This week, Improv Everywhere—the “New York City-based prank collective that causes scenes of chaos and joy in public places”—released a video of their agents recreating the famous fake-orgasm scene from When Harry Met Sally at Katz’s Deli. Only instead of just one woman simulating carnal pleasure, crowds of women did, to the disbelief of bystanders.
The video feels very uncomfortable and very long—much like the scene in the movie. Although it’s become the most recognizable moment from Nora Ephron’s 1989 classic (so much so that Katz’s Deli has a permanent sign hanging above the table where it was filmed), it’s a jarring scene in the context of the film. Sally, up to this point in the movie, has been demure and reserved—recall that in the opening scene, she blushes and hesitates when Harry asks her whom she’s had great sex with. Now, all of a sudden, she’s making a spectacle of herself in front of a bunch of strangers. The orgasm scene is a compelling gag, but it doesn’t seem to jibe with the rest of what we know about Sally.
A new anthology of works by Nora Ephron hints at why that’s the case. The Most of Nora Ephron contains both the screenplay for When Harry Met Sally and an afterword Ephron wrote in February 1990. The afterword begins, “This screenplay has my name on it, but it was very much a collaboration,” and she goes on to credit her colleagues—especially director Rob Reiner and his producing partner, Andrew Scheinman—for many of the best moments of the film. (Ephron, like many women, may have had a touch of impostor syndrome.) She explains that, for the most part, Sally is based on her, while Harry is based on Reiner: “Rob and I each had a character we owned.”

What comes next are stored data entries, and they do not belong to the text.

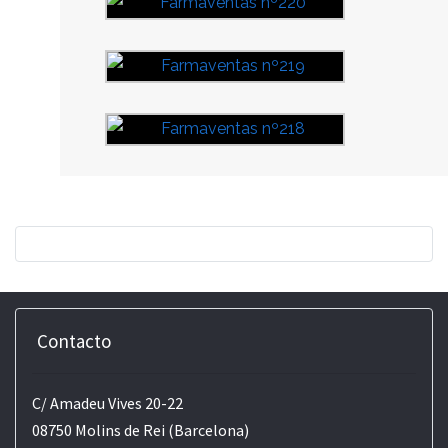
Contacto
C/ Amadeu Vives 20-22
08750 Molins de Rei (Barcelona)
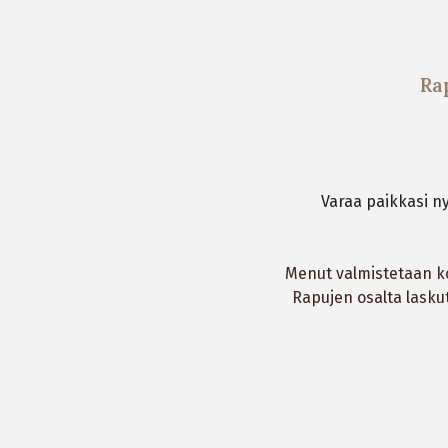
Rap
Varaa paikkasi n
Menut valmistetaan ko
Rapujen osalta lasku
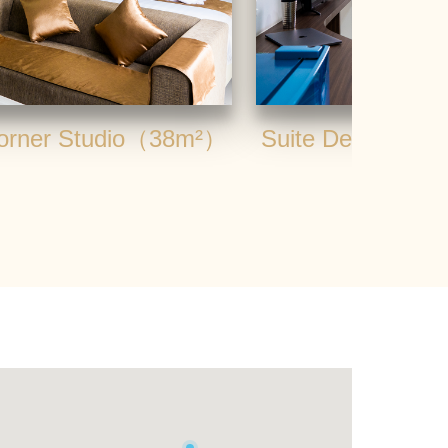
Corner Studio（38m²）
Suite Deluxe St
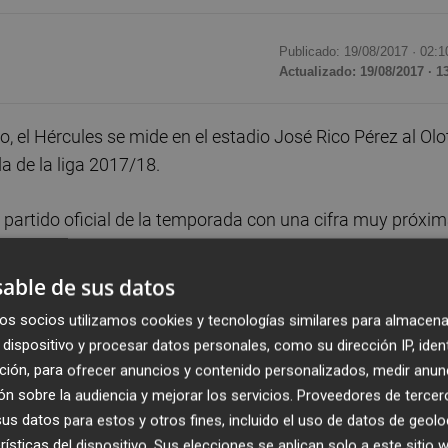
Publicado: 19/08/2017 ·
02:1
Actualizado: 19/08/2017 · 1
 el Hércules se mide en el estadio José Rico Pérez al Olo
a de la liga 2017/18.
r partido oficial de la temporada con una cifra muy próxi
el ritmo de venta de carnets a lo largo de este sábado,
able de sus datos
os socios utilizamos cookies y tecnologías similares para almacena
s horas antes del inicio del encuentro, los más rezagados
dispositivo y procesar datos personales, como su dirección IP, iden
do con la venta de entradas para el partido, aunque en
ción, para ofrecer anuncios y contenido personalizados, medir anun
n sobre la audiencia y mejorar los servicios.
Proveedores de tercer
s datos para estos y otros fines, incluido el uso de datos de geolo
a de cinco mil abonados también tras el primer encuentro
rísticas del dispositivo. Sus elecciones se aplican solo a este sitio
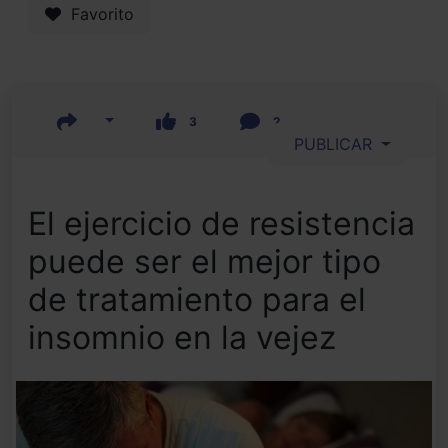
Favorito
3
2
PUBLICAR
El ejercicio de resistencia
puede ser el mejor tipo
de tratamiento para el
insomnio en la vejez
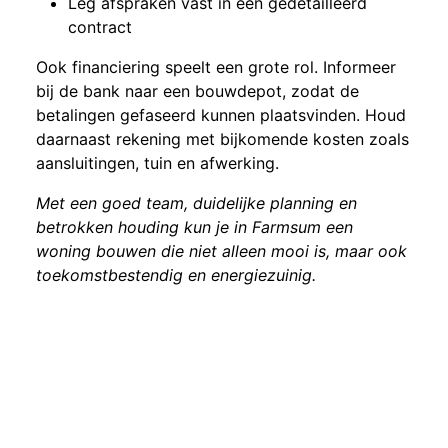
Leg afspraken vast in een gedetailleerd
contract
Ook financiering speelt een grote rol. Informeer
bij de bank naar een bouwdepot, zodat de
betalingen gefaseerd kunnen plaatsvinden. Houd
daarnaast rekening met bijkomende kosten zoals
aansluitingen, tuin en afwerking.
Met een goed team, duidelijke planning en
betrokken houding kun je in Farmsum een
woning bouwen die niet alleen mooi is, maar ook
toekomstbestendig en energiezuinig.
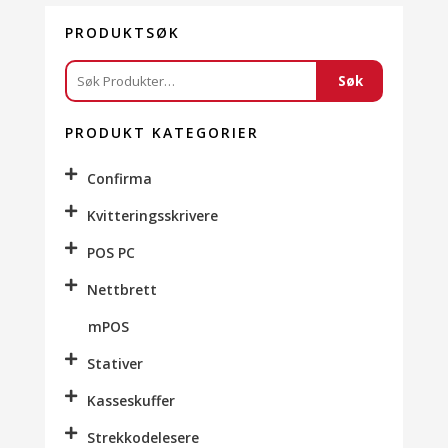
PRODUKTSØK
Søk
Søk
etter:
PRODUKT KATEGORIER
Confirma
Kvitteringsskrivere
POS PC
Nettbrett
mPOS
Stativer
Kasseskuffer
Strekkodelesere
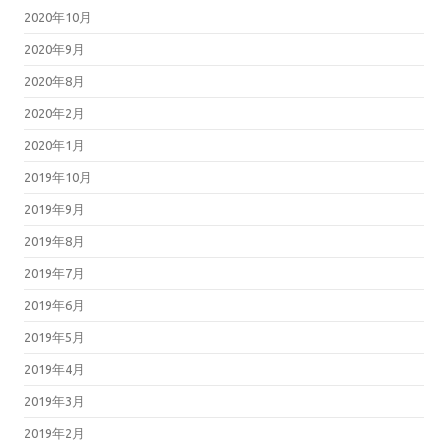
2020年10月
2020年9月
2020年8月
2020年2月
2020年1月
2019年10月
2019年9月
2019年8月
2019年7月
2019年6月
2019年5月
2019年4月
2019年3月
2019年2月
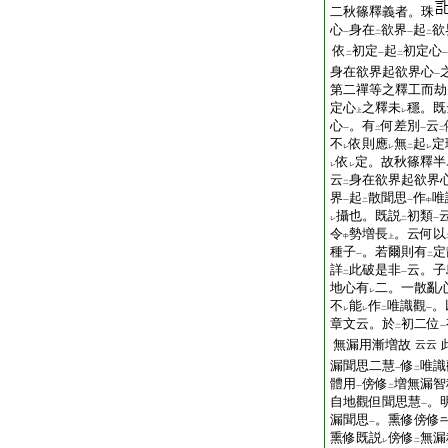
二秋篠釋義者。珠
心
身在
欲界
起
欲
一
二
一
二
依
初定
起
初定心
二
一
二
一
身在欲界起欲界心
一
第二禪等之釋工而劫
定心
之釋未
穩。既
上
レ
心
。有
何差別
云
一
二
一
二
不
依則應
無
起
定
レ
レ
二
レ
依
定。故秋篠釋半
レ
レ
云
身在欲界起欲界
二
界
起
散聞思
作
唯
一
二
一
中
攝也。既説
初類
レ
二
一
令
勢増長
。云何以
中
上
種子
。若爾則有
定
一
二
詳
此破是非
云。子
二
一
地心有
二。一散亂
レ
不
能
作
唯識觀
。
レ
レ
二
一
章文云。於
初二位
二
一
無漏用漸増故
云云
漏聞思二慧
修
唯識
一
二
體用
傍修
増無漏智
一
二
自地觀但聞思慧
。
一
漏聞思
。熏修傍修
一
熏修既説
傍修
無漏
レ
二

As for that Katz’s Deli scene, she explains that after Reiner and Scheinman spilled some “appalling” secrets about how they approached sex and dating, she offered them a few secrets as well. Like, for instance, the fact that women sometimes fake orgasms. Ephron continues,
A few days later, Rob called. He and Andy had written a sequence about faking orgasms and they wanted to insert it at the end of the scene that was known (up to that time) as the andirons scene. He read it over the phone. I loved it. It went into the script. A few weeks later, we had our first actors' reading, and Meg Ryan, who by then was our Sally, suggested that Sally actually fake an orgasm in the delicatessen at the end of the scene. We loved it. It went into the script. And then Billy Crystal, our Harry, provided the funniest of the dozens of funny lines he brought with him to the movie; he suggested that a woman customer turn to a waiter, when Sally's orgasm was over, and say, "I'll have what she's having." The line, by the way, was delivered in the movie by Estelle Reiner, Rob's mother. So there you have it—a perfect example of how The Process works on the occasions when it works.
If Sally was mostly Ephron’s alter ego, but the orgasm scene was Ryan’s idea, then that might account for the lack of character continuity between the orgasm scene and the rest of the movie. Of course, to the members of Improv Everywhere and other fans, that disconnect doesn’t really matter: No matter whose idea the scene was, they want what Sally’s having.